-- EXTRACTED TEXT --
□ □ □ □ □

Independents Gearing Up With Renewed E&P

Oh, to be an independent today holding properties with discovered natural gas! Two years ago, you may not have been able to use that collateral for much, but those days are gone. Natural gas prices have skyrocketed, coupled with consumers' thirst for it, and if you have properties ready to be tapped for natural gas, these are the days.

According to Houston's Baker Hughes Inc. rig counts have rebounded big time. In the United States, soaring energy prices and a tight supply market is keeping producers drilling on and offshore. In August, the U.S. rig count was 987, up 45 from July and 348 from August 1999. The Canadian rig count, artificially low because of bad weather, saw its rig count rise to 319 in August, up 11 from July and 49 from August 1999.

But even if producers have the properties, it's not full steam ahead yet. The Independent Petroleum Association of America (IPAA) estimates it takes three to 15 months for a "relatively routine project" to be completed, depending on government permitting, availability of drilling equipment, labor availability, time to drill the well, infrastructure to connect to natural gas pipelines and the weather at the drilling site. The larger and more complicated sites take even longer.

Still, it has been a remarkable summer for many North American independents. In just the past few weeks, some of the smaller companies, which sat on many of their properties through the downturn, now are primed for production, and are pushing new production through the end of the year.

The future never looked so bright for San Diego-based Royale Energy, which has successfully drilled and completed two new wells in its Victor Ranch/East Rice Creek field, and now is producing at a cumulative rate of 3,800 Mcf/d. A third well was logged on Sept. 2, with more than 30 net feet of natural gas-filled sands. The company is now drilling a fourth well in the field, and expects to drill three more wells there before the end of the year.

"We're taking advantage of the current strength in commodity prices and the resulting cash flow generated to increase our capital expenditures and drilling schedule through the remainder of the year," said Royale President Don Hosmer. Despite the downturn in prices, Royale made an investment in seismic data in 1998 and 1999, and Hosmer said that the recent success has "validated our exploration strategy."

□ □ □ □ □

-- Stored data --

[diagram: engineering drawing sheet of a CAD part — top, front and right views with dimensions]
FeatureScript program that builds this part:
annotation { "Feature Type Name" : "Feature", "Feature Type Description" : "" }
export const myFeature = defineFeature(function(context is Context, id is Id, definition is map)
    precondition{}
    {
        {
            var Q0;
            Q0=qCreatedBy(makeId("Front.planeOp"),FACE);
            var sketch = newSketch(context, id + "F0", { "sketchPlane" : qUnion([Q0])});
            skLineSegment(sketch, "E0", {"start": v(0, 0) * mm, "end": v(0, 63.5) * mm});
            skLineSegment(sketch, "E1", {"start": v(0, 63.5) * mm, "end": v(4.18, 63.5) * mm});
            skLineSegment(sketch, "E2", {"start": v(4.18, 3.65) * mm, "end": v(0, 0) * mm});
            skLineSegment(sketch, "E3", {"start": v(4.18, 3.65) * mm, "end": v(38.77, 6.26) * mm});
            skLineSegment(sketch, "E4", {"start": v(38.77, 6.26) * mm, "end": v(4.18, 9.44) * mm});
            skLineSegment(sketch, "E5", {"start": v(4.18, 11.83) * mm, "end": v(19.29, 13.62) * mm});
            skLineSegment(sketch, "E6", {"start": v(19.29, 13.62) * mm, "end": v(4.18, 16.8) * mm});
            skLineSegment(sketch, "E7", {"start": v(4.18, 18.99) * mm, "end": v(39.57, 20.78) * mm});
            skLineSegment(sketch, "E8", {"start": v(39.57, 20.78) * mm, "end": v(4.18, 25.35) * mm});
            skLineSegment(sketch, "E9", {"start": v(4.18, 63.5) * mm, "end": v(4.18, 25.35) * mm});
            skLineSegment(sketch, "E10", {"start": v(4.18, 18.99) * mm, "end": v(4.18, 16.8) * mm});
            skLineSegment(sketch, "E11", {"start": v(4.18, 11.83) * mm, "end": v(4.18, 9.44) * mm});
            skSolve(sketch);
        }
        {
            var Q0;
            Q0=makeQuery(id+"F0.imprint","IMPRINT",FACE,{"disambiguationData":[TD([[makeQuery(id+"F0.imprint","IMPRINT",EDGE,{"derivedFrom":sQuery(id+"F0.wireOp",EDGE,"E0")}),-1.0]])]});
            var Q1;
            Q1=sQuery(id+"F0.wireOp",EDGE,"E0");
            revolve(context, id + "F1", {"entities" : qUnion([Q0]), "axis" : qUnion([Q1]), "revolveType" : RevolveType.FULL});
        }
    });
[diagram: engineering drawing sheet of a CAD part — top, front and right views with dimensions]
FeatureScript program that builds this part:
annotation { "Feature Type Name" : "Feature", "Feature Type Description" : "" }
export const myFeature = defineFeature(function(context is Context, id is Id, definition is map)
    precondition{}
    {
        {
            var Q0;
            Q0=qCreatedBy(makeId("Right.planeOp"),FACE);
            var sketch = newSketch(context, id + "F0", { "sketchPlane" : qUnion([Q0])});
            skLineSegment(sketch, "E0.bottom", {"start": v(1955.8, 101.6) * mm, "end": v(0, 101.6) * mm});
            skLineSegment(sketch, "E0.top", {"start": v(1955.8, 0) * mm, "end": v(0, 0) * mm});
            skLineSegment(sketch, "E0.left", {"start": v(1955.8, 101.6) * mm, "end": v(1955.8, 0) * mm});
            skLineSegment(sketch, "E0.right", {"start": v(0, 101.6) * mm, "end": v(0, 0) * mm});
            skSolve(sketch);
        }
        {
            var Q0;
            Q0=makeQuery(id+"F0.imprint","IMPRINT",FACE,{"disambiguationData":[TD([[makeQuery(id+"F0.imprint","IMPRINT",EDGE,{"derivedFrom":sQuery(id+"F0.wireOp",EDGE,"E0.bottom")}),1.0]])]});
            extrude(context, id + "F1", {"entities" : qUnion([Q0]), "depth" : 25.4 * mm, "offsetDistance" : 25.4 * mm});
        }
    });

□ □ □ □ □

-- PROMPT --
Answer these questions from the article on independents and natural gas:
1. What was the U.S. rig count in August?
2. According to the IPAA, how long does a "relatively routine project" take to complete?
3. At what cumulative rate is Royale Energy producing from its two new wells?

-- ANSWER FOR THE TASK --
1. 987
2. Three to 15 months
3. 3,800 Mcf/d